**Fragmento del documento**
=======
De insights Regionales a Soluciones Escalables: Por qué los equipos de BI deben pensar como Product Managers

En el mundo actual impulsado por los datos, el éxito de un equipo de Business Intelligence (BI) ya no se mide únicamente por la cantidad de dashboards entregados o los KPIs que se rastrean. El verdadero impacto proviene de cómo esos insights influyen en la toma de decisiones, en todos los niveles y en cada mercado. 

Tras varios años trabajando en BI y analytics en toda Latinoamérica, he visto de primera mano cómo diferentes regiones, industrias y culturas empresariales interpretan los mismos datos de formas muy distintas. Lo que funciona en un mercado puede no funcionar en otro; y ahí es donde surge el desafío, pero también la oportunidad. 

La tensión entre estandarización global y relevancia local 

Uno de los desafíos más comunes en organizaciones grandes es el intento de estandarizar la analítica en múltiples regiones. Aunque el objetivo suele ser ganar eficiencia y alineación, el resultado puede ser justo el contrario: equipos desconectados, herramientas infrautilizadas e informes que no reflejan la realidad del negocio en cada mercado.
=======
**Instrucciones de trabajo**
1) Responde a estas preguntas sobre el texto acerca de los equipos de BI:
(a) ¿En qué región ha trabajado en BI y analytics quien escribe?
(b) ¿De dónde proviene el verdadero impacto de un equipo de BI?
(c) ¿Cuál suele ser el objetivo de estandarizar la analítica en múltiples regiones?
2) Devuelve sin ningún cambio el tramo del texto sobre los equipos de BI que empieza en las palabras que contienen "De insights Regionales" y termina en "y en cada mercado.".
=======
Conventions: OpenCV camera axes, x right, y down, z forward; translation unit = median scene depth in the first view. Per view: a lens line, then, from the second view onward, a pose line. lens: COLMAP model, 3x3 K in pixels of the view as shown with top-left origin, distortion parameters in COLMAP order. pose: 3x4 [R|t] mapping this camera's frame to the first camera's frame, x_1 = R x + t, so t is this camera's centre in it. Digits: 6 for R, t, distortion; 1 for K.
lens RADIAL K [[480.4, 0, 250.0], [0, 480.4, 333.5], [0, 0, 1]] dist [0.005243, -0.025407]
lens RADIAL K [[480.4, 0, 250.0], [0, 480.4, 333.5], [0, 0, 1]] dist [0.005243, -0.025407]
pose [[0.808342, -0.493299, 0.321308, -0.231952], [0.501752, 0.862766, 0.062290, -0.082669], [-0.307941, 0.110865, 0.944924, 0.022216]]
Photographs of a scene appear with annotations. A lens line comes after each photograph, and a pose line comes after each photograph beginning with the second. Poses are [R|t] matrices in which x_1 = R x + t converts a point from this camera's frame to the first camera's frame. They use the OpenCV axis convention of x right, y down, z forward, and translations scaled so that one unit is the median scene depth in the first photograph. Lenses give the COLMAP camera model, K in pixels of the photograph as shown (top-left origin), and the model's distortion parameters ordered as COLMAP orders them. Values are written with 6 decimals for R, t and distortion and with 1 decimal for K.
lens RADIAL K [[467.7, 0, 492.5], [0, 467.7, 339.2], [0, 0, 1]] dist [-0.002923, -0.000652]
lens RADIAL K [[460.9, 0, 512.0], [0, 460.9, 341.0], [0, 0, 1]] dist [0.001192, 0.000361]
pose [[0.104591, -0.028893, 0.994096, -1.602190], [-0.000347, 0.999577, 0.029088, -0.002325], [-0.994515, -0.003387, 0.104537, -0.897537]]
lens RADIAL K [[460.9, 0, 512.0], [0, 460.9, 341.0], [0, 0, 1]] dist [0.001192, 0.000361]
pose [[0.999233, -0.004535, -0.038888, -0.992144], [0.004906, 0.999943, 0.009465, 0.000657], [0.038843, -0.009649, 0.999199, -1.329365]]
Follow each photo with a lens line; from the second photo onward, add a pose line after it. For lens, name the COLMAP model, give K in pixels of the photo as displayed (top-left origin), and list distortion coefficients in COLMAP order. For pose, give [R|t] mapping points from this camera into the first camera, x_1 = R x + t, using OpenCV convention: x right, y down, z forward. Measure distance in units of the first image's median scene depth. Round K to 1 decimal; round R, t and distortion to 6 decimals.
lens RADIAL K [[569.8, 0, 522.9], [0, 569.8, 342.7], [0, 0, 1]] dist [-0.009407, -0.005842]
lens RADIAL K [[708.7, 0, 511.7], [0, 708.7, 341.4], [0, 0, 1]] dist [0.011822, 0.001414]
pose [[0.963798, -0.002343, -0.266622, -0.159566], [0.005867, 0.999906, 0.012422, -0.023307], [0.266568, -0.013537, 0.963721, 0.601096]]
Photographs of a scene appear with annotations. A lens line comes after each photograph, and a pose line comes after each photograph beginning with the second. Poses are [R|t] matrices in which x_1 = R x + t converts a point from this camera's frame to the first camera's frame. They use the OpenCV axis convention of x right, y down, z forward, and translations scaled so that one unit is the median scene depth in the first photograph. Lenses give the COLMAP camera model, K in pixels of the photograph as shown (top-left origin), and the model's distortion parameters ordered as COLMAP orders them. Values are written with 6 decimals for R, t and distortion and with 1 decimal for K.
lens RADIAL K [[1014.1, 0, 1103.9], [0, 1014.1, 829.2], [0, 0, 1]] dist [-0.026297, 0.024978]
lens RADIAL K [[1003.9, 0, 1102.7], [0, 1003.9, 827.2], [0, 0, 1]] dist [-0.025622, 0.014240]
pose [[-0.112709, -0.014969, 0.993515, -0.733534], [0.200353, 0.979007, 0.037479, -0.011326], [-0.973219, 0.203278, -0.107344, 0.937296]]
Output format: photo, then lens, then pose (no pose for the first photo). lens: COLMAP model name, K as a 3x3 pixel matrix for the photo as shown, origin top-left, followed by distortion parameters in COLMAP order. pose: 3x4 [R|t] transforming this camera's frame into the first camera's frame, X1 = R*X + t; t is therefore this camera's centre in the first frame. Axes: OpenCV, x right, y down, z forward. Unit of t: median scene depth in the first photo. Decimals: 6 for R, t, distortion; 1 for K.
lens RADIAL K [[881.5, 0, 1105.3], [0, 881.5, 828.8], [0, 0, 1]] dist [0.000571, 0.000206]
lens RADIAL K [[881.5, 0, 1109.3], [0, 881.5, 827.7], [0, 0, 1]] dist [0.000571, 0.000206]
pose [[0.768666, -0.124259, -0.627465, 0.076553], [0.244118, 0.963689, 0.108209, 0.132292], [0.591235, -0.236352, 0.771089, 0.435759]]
=======
**Respuestas**
1)
(a) En toda Latinoamérica.
(b) De cómo esos insights influyen en la toma de decisiones, en todos los niveles y en cada mercado.
(c) Ganar eficiencia y alineación.

2)
De insights Regionales a Soluciones Escalables: Por qué los equipos de BI deben pensar como Product Managers

En el mundo actual impulsado por los datos, el éxito de un equipo de Business Intelligence (BI) ya no se mide únicamente por la cantidad de dashboards entregados o los KPIs que se rastrean. El verdadero impacto proviene de cómo esos insights influyen en la toma de decisiones, en todos los niveles y en cada mercado.